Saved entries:
---+---

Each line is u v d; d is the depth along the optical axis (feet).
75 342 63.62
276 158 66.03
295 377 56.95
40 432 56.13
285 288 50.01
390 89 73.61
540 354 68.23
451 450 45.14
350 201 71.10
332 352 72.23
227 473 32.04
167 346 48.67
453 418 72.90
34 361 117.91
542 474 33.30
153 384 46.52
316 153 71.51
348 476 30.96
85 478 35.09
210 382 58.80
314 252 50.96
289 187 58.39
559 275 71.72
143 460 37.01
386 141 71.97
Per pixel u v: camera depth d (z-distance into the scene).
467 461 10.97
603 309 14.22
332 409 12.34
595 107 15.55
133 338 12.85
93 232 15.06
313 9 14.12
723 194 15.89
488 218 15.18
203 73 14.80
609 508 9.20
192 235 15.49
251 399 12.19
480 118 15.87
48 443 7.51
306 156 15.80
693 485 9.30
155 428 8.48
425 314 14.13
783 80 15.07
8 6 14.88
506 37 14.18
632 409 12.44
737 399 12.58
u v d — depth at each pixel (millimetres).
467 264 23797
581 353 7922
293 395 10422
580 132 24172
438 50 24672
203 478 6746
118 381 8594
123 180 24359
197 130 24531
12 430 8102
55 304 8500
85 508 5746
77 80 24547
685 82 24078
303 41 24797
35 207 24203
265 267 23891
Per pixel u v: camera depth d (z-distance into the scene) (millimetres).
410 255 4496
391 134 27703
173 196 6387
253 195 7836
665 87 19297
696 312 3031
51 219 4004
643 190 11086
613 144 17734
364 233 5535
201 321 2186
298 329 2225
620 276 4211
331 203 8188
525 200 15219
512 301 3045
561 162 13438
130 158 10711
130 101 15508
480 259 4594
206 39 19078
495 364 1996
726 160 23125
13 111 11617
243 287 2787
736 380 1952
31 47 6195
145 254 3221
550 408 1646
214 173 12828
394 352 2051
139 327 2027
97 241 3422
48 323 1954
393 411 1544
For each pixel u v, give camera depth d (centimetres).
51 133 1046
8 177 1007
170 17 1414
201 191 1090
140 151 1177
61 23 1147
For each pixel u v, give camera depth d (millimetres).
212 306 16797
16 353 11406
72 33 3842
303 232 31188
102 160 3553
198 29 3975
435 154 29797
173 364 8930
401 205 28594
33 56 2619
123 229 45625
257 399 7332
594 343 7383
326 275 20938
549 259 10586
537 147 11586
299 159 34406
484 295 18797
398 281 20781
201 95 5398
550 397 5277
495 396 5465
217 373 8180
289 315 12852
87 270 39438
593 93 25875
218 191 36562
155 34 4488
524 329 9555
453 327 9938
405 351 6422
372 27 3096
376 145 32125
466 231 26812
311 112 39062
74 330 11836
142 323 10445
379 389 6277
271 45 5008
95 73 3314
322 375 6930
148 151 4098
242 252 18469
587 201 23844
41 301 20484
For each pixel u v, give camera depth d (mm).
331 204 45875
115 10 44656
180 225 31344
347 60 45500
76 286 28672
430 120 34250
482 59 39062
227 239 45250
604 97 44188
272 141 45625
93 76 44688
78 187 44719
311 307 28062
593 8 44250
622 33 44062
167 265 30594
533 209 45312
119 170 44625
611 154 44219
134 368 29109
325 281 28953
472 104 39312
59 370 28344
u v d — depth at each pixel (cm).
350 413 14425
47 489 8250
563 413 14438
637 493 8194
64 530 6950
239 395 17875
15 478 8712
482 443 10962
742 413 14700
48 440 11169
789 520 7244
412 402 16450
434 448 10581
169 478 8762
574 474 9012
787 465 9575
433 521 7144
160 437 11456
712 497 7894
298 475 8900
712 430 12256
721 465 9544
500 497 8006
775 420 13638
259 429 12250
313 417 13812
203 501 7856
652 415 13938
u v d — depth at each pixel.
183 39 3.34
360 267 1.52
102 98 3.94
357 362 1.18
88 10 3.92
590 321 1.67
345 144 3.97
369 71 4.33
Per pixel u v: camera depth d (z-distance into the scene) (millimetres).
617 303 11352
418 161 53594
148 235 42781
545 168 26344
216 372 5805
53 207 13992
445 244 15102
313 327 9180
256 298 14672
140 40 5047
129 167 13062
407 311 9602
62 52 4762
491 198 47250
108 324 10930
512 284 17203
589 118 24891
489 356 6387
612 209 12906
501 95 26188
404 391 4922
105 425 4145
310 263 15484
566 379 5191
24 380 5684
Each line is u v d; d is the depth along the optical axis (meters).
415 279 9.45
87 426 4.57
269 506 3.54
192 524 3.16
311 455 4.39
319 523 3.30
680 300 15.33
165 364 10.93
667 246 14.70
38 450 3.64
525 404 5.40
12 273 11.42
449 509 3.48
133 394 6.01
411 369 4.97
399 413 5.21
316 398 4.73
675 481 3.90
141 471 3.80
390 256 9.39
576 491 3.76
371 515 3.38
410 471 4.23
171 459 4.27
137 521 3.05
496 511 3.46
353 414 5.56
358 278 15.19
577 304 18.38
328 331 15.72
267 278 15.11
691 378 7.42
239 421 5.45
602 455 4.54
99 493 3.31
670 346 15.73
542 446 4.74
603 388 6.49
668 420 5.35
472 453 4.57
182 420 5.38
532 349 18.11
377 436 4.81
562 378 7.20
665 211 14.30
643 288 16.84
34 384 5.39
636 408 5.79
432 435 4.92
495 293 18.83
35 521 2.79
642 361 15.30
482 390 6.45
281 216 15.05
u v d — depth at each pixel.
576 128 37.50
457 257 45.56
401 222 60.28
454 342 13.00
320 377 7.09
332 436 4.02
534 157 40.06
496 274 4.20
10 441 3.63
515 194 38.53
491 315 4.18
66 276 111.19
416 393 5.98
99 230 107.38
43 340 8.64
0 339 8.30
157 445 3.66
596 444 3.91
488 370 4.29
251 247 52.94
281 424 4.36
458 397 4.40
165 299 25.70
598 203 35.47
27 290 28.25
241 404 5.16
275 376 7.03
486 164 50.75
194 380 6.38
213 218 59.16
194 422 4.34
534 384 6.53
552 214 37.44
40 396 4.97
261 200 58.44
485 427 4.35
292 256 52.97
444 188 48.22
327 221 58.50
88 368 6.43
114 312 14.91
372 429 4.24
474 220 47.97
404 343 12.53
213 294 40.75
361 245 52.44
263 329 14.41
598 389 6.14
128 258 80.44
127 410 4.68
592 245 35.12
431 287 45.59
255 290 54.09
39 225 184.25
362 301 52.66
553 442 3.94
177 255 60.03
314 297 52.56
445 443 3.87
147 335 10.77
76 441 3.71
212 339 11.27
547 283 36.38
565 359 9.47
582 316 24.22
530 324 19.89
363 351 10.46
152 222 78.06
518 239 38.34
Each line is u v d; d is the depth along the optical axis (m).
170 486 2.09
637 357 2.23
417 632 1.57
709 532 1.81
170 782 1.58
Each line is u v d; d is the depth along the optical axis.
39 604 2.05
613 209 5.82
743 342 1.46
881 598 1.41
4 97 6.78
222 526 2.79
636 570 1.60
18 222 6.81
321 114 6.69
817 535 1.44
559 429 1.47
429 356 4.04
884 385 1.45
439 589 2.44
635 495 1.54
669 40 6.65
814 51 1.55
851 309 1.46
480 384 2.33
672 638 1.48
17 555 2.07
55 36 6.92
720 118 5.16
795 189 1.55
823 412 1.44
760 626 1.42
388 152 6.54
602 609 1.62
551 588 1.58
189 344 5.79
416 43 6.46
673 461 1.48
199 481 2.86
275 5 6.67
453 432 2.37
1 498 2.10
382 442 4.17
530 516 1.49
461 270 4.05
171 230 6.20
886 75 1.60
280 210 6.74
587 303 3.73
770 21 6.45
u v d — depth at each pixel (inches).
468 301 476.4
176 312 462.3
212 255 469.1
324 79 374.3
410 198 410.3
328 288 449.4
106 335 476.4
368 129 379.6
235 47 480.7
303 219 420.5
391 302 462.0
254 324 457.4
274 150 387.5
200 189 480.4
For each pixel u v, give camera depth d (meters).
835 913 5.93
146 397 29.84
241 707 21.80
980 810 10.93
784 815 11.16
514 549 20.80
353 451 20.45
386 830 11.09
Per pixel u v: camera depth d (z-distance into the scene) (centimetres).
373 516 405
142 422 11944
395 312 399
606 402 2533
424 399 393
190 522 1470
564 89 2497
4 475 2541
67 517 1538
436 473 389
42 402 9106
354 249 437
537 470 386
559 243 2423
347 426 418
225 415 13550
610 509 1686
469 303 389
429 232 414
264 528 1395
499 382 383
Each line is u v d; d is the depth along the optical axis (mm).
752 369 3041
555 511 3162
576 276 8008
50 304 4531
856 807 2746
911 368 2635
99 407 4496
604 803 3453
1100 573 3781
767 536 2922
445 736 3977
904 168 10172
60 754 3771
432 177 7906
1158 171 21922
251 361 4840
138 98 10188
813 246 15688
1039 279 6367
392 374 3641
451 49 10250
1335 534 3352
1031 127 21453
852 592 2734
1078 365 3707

---+---

> WHAT THE EXERCISE ASKS: What is the number of lines in the records that contain "axis"? Answer with it alone.

> OUTPUT OF THE EXERCISE: 5